10月
2008

ロールモデルの不在を嘆くなかれ

駅で何気なく「妹たちへ」日経WOMAN編、日経ビジネス人文庫を買いました。

ビジネス社会で、男性にはあるのに女性には圧倒的に少ないもの―それはああなりたいと思うお手本(ロールモデル)です。
そこで、1998年に日経WOMAN創刊10周年記念として、迷える20代、30代の働く女性たちへ、今を輝くプロフェッショナルな女性先輩が自身の経験を踏まえてヒントやアドバイスを提供するという企画が、「妹たちへ」というリレーエッセイとしてスタートしたそうです。
現在の執筆者は経済評論家の勝間和代さん。
その連載スタートから7年分27人のエッセイが単行本として出版されたのが2005年、そして2008年8月に文庫化されました。

この文庫本を見ても、やはり彼女らは少し雲の上の人ばかりで、普通にその辺を歩いていそうなお手本ではないのですよね…つくづく、隣のお姉ちゃんみたいなお手本はその辺を歩いてはいないものだと感じます。

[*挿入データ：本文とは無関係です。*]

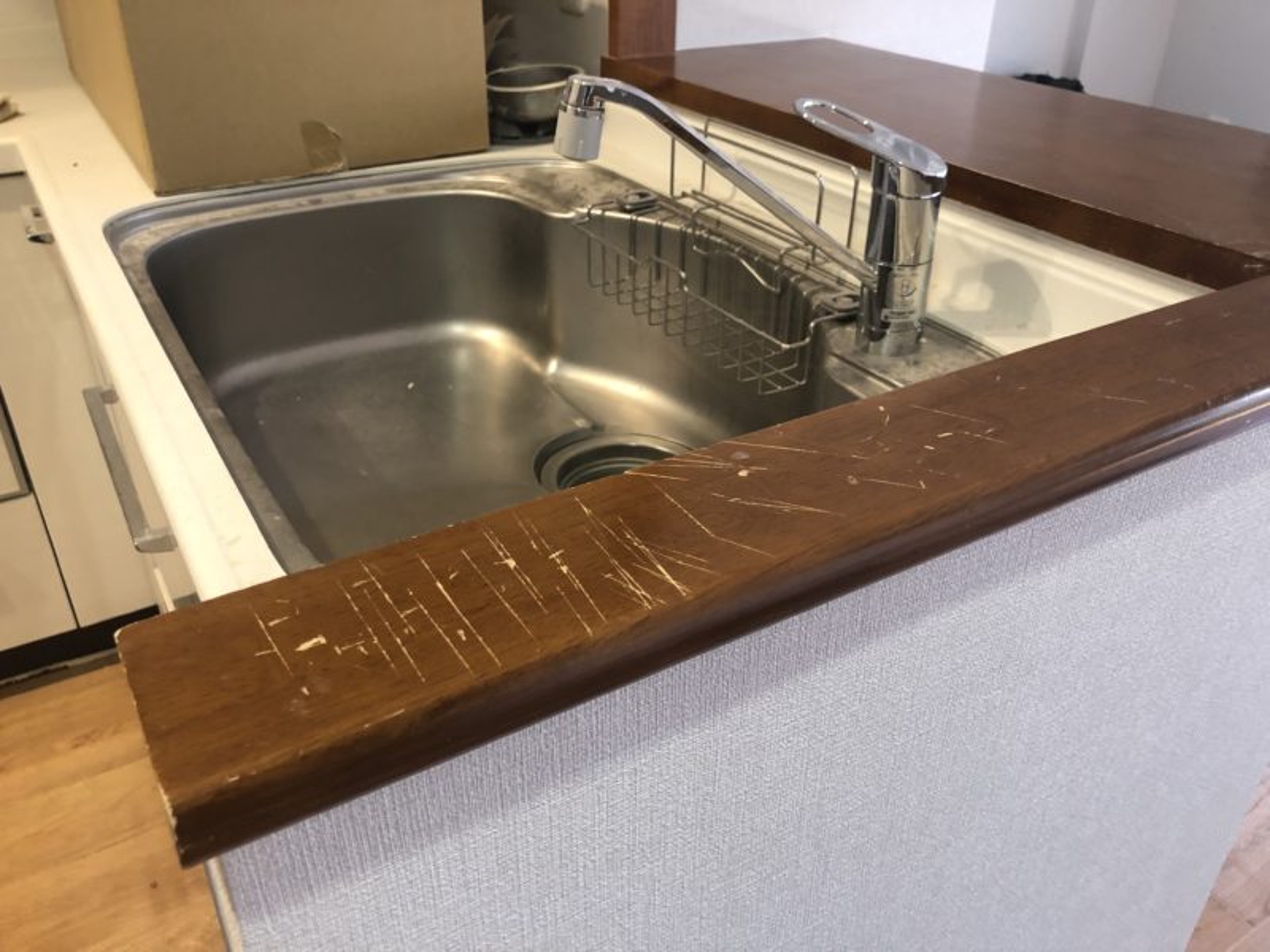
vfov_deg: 49.7
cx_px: 635
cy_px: 476
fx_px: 1027
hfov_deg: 63.4
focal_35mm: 28
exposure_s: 1/15
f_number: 1.8
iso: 64
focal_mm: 3.99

わたくしがああなりたいと思うお手本として、ごく身近にいる男性なら数人挙げることができます。
でも、やはり歩いてきた道が異なるので、今からそのまま真似るわけにはいかないのですよね。

同様に、若い頃のわたくしのように金も学歴もない普通の女子が、わたくしの生きてきた過程を今からそのまま真似ても、30代後半で同じような結果を引き出せるかどうか疑問です。
反対に、わたくしの20年分の努力をたったの1、2年で成し遂げ、わたくしと同様の結果を引き出せる人も大勢いると思います。

そこで、自分はこの先どうしたものかと常々思っていたのですが、今月の日経WOMANを見たら、答えらしきものにぶつかりました。

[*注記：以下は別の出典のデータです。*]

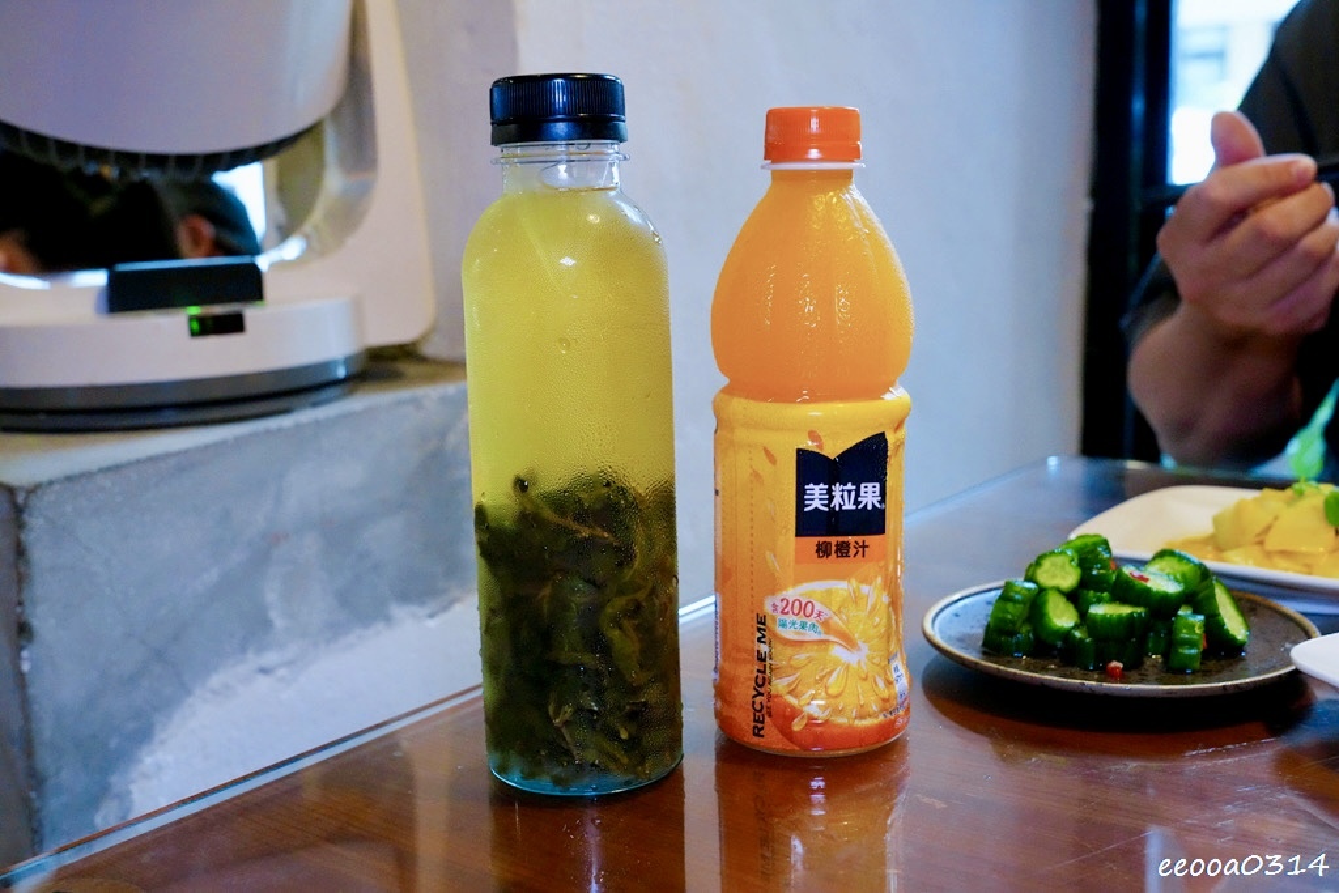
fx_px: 1451
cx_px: 670
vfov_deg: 34.2
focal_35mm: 39
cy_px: 446
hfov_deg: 49.5
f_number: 8
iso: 6400
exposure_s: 1/160
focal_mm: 39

「価値観が多様化している時代。ロールモデルはひとりに絞り込む必要はありません。周囲の人たちの『いいな』と思える部分を複合して自分だけのロールモデル像を作ってみて」(日経WOMAN2008年10月号29頁、キャリアナビゲーター前川タカオさん)

それもそうだね…
身近な手本がその辺を歩いていない以上、自分で理想のお姉さまを作り上げるしかないのですね。

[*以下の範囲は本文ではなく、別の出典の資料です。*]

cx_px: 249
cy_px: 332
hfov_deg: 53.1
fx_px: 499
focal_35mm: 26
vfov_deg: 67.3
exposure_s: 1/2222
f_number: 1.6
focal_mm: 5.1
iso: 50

一昔前のように、こうすればああなるというような未来予想図は、終身雇用制度が崩壊した現在、男性でも描くのが難しそうな気がします。

夕方、修士時代の指導教官AA先生に電話をしたら、こんなことをおっしゃっておられました。
「師弟関係のあった人のその後を見てみると、自分のコピーみたいな人は全くいないね。面白いことにそれぞれ自分とはまったく違った方向で伸びていったものだから、自分はきちんとした評価をしてあげられないねぇ、そんな能力ないもの」

人が何かを習得するとき当然物まねから入るわけだけど、結局模倣品は模倣品であるように、良質な模倣品も多々あるけれど、実質的に本物以上になれないわけで、ロールモデルの不在を嘆くことは根本的に単なるいいわけかもねという気がしなくもなくなってきました。

明日から、素敵なお兄様、おじ様、お姉さま、おば様の良いとこどりをした理想のお姉さま像を作り上げてみましょうか。

2 thoughts on “ロールモデルの不在を嘆くなかれ

  1. みかんさん、こんにちは

    へぇ、反面教師って毛主席の造語だったんですか。
    初めて知りました(^^;なるほど。

    中国人の意識の根底に論語の「三人行必有我師」とかがあるのかなとも思いました。
    かつて、某弁護士さんにムカつきながら(失礼!)夜な夜な仕事をしていたとき、MSNを通じて中国人の先生がこの言葉を教えてくれました。

    子曰、
    「三人行、必有我師焉。
    択其善者而従之、其不善者而改之。」

    子曰はく、
    「三人行けば、必ず我が師有り。其の善なる者を択びて之に従ひ、其の善ならざる者にして之を改む。」と。